Things fall apart. Yeats said it, but the Safdie Brothers have made a career out of depicting it on film. Watching Good Time feels like standing in the shadow of a collapsing skyscraper, five hundred thousand tons of rebar and concrete cascading toward you, dust flooding the streets in a choking wave. To say things begin to go wrong at the jump and only get worse is a nearly biblical understatement, and there’s a hypnotic quality to the speed and consistency with which it happens that’s very much on the same wavelength as Oneohtrix Point Never’s vaporwave/trip-hop soundtrack. The frenetic pace that so distinguished Uncut Gems is very much in evidence here, but there are moments when things slow down, when we’re left alone with the film’s cast of dysfunctional and broken people as they do their feeble best to understand themselves and the world around them.
The opening scene in which psychiatrist Peter (Peter Verby) assesses the cognitively impaired Nikolas Nikas’s (Benny Safdie) ability to understand associations and connections between things is a heartbreaking example of exactly this kind of meditative interlude.
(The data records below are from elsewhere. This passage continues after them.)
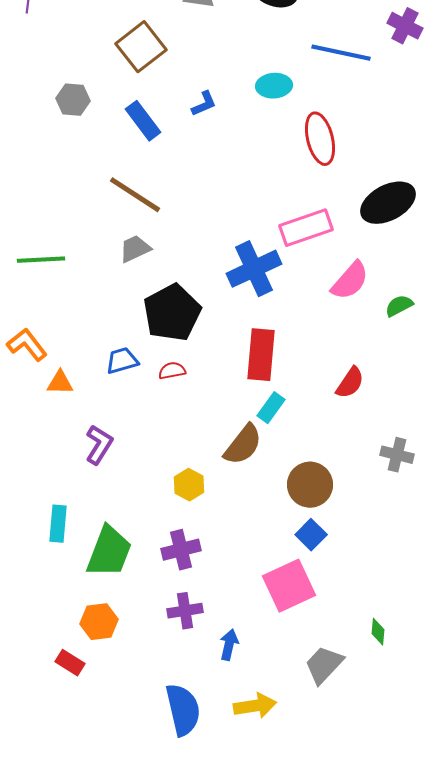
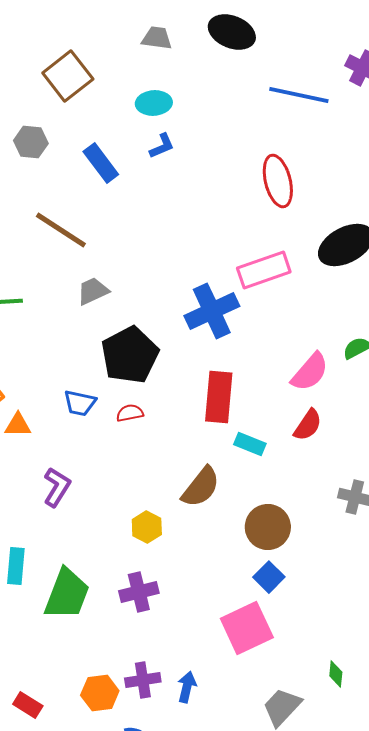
brown square: (141, 47) -> (68, 76), moved
cyan ellipse: (274, 86) -> (154, 103), moved
brown line: (135, 195) -> (61, 230), moved
pink semicircle: (350, 281) -> (310, 372), moved
blue trapezoid: (122, 361) -> (80, 403), turned -152
cyan rectangle: (271, 408) -> (250, 444), moved, turned 76
purple cross: (185, 611) -> (143, 680), moved
orange hexagon: (99, 622) -> (100, 693), moved

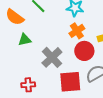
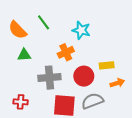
orange cross: (77, 31) -> (66, 52), moved
gray cross: (52, 57) -> (49, 78), turned 30

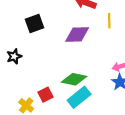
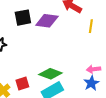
purple diamond: (77, 35) -> (47, 21), moved

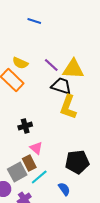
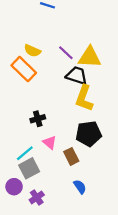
black pentagon: (77, 162) -> (89, 134), moved
brown rectangle: (29, 163) -> (71, 156), moved
cyan line: (39, 177) -> (25, 153), moved

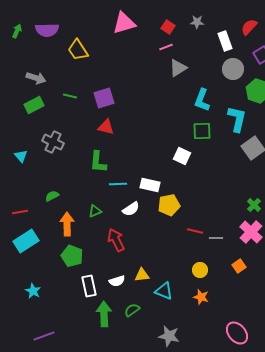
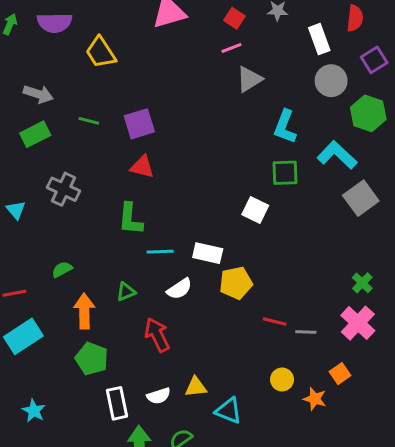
red semicircle: (249, 27) -> (355, 18), turned 144
cyan L-shape: (237, 119) -> (337, 155), turned -60
orange star: (201, 297) -> (315, 399), moved

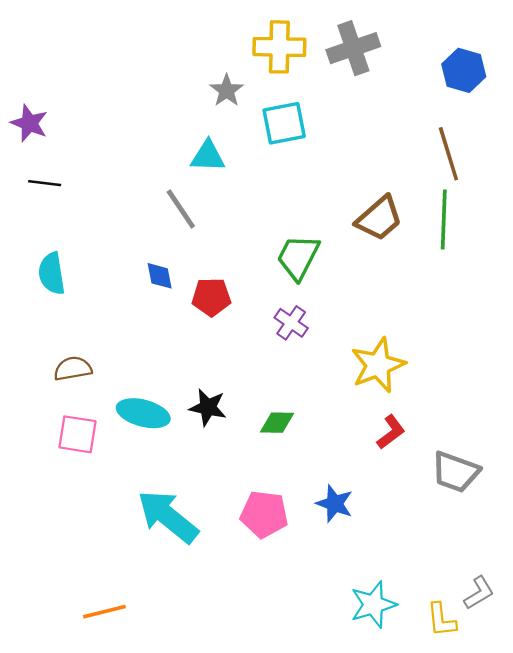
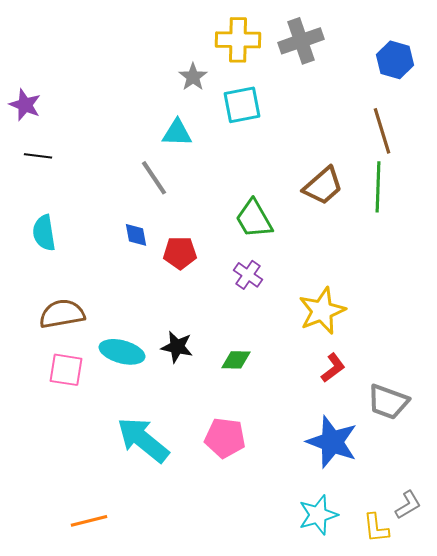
green trapezoid: (298, 257) -> (254, 219), turned -57
brown semicircle: (73, 369) -> (62, 314), size x1.4
blue star: (335, 504) -> (332, 442), moved, size x1.6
Safdie’s performance contains no shade of caricature or dehumanization, but nor is it given over to sentimentality or romanticism. Nick is emotionally stunted not just because of his disability, but because of a lifetime of violence he can barely articulate, let alone understand. His halting, fractured explanation of a fight between him and his grandmother, one in which he’s unsure whether he was aggressor or victim or something in between, reads like a child’s summary of the film itself. It’s mirrored by Ray’s (Buddy Duress, whose name perfectly describes his role here) brutally straightforward stoner tale, which he recounts with a brutal, perfect lack of insight.
That lack of insight is everywhere here as Nick’s brother, Connie (Robert Pattinson), a petty criminal, scrambles to spring Nick from a hospital. Crystal (Taliah Lennice Webster) has been left so unprepared to defend herself that Connie effortlessly embroils her in his hustle. Ray has no idea what kind of person he is or why his life looks the way it does. Even Connie, clever enough to trick his way out of jam after jam, can’t see that the rant he delivers to Ray about Ray’s valuelessness, his net-negative impact on the world around him, is really about himself. There’s a lot of After Hours in Good Time’s DNA, but what’s madcap and absurdist in Scorsese’s hands is enough to give you an ulcer in the Safdie brothers’. Their New York isn’t zany or confounding or bound together by preternatural coincidence; it’s a warren of desperate people kept locked in ignorance and beaten down by racist state violence and enforced poverty, a seething anthill of human misery where even basic human connection is nearly impossible.